The Volunteer Generation Comes to College
In 1993, President Clinton signed into law the National and Community Service Trust Act of 1993 to encourage young Americans to participate in direct community service. As a result more high school age students became involved in community service and arrived at college with at least some experience volunteering in a community setting. Beginning in 1994, the Community Service Provision of the Higher Education Act Amendments of 1992 required all institutions receiving student work-study funds to allocate a minimum of five percent of the funds received to community service placements. At the same time that service driven organizations were building momentum and the federal government was encouraging service involvement, higher education experts were calling on college and university leaders to respond to community needs. Soon after more students were coming to college having volunteered and many of them insisted they they do more. In the years since the manner in which students volunteer has changed dramatically and to an extent we have high schools to thank. Here is what I have found through interviews of students and analysis over my career.
Exposure to and immersion in direct service experiences along with subsequent reflection is the mediating factor for the preparation of college students to develop cognitive skills. In other words, for many, high school service is helping to prepare them for accepting the challenges of coursework in college. Here’s how: Interpersonal, affective development is the precursor for participants’ readiness for cognitive development in a service-learning program. In high school students do not examine the social problems they faced in the community setting in a classroom, so their development consisted of affective development. Course that focus on the examination or social problems are pushing students to develop cognitively through an embedded service-learning approach. Students that have volunteered in high school and have reflected on their place in society appear more equipped for the classroom.
The students I have interviewed share in what appears to be a common developmental sequence related to engagement.
While in high school students had become involved in service as part of a formal or informal obligation. Their motivation rested in fulfilling an obligation to family or school and supporting their personal interests. At some point the service activity became more intense. The intensity of the experience resulted from a connection with recipients of service and prompted the student to reflect on his/her place in society. The students perceived injustice in some manner that challenged his/her frame of reference. This reflection prompted self-examination of identity, which in turn initiated a personal assessment of assumptions about some social issue (e.g., poverty, race, ethnicity and social class). The students felt a range of emotions and thus, a desire to become more involved in service, to do more, and to think more critically about the activity in which he/she was involved. This deeper and more prolonged involvement signals a shift in motivation that occurred prior to college. Upon entering college students might feel a sense of cognitive dissonance. In an effort to resolve the conflict, the students interest in cognitive development was heightened. At William and Mary the Sharpe program provides students with a unique setting in which to work through their beliefs, values and attitudinal struggles.
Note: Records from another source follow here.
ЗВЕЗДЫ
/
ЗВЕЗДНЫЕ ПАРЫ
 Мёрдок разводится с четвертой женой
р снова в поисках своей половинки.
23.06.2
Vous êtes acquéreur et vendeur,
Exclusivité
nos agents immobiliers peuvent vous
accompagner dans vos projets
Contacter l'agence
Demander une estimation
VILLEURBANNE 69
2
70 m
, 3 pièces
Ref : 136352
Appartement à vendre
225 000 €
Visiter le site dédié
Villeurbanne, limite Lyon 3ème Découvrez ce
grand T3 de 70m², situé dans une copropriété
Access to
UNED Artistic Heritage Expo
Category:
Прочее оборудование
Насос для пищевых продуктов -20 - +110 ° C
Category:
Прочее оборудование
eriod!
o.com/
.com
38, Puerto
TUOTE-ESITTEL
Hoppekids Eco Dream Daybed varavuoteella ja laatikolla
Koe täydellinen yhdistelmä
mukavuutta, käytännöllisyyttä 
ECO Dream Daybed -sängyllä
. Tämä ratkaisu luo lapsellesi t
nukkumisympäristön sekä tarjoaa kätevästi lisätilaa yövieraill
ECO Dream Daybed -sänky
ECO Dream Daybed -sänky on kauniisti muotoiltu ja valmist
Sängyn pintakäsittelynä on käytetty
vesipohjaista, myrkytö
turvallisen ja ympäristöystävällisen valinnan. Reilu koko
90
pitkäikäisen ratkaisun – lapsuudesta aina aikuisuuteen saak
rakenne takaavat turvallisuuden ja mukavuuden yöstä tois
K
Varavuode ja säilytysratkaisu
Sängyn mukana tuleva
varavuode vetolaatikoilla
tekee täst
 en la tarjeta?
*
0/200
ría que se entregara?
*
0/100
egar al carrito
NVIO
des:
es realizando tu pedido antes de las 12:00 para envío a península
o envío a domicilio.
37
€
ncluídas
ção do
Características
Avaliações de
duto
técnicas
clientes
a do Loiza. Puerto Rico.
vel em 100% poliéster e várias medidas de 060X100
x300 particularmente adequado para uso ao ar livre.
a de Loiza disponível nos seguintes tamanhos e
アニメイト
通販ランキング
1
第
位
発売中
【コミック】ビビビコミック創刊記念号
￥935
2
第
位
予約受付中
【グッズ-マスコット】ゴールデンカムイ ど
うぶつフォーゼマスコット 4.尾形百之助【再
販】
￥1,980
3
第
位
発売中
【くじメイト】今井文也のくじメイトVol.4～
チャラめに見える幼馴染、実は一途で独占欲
Upon entering a service-learning program, faculty introduce students to intense service projects. The service-learning environment deepens the students’ commitment to learning about the causes of injustice they witness in the projects by providing a learning environment that stimulates discussion and debate over concerns that do not have simple solutions. Oftentimes students respond favorably to this instructional approach because their previous service experiences and subsequent reflection have positioned them for cognitive challenges.
It appears as though a factor in promoting cognitive development so that students become most interested in service-learning is previous direct service experience that involves an emotional and psychological connection with a community member and the subsequent reflection. This or these early experiences (while building a home, talking with a patient, serving food to a classmate) prompt reflections on one’s place in society and promote a recognition of injustice and feelings of disorientation, frustration, anger, guilt or shame of one’s privileges. The emotional challenge generally begins during a volunteer effort and the student becomes motivated to gather information, acquire knowledge, discuss opposing views, take a stand in opposition of a predominant viewpoint, and consider multiple perspectives on social problems. The affective dimension of development begins in high school, but sometimes absent an environment that encourages cognitive development.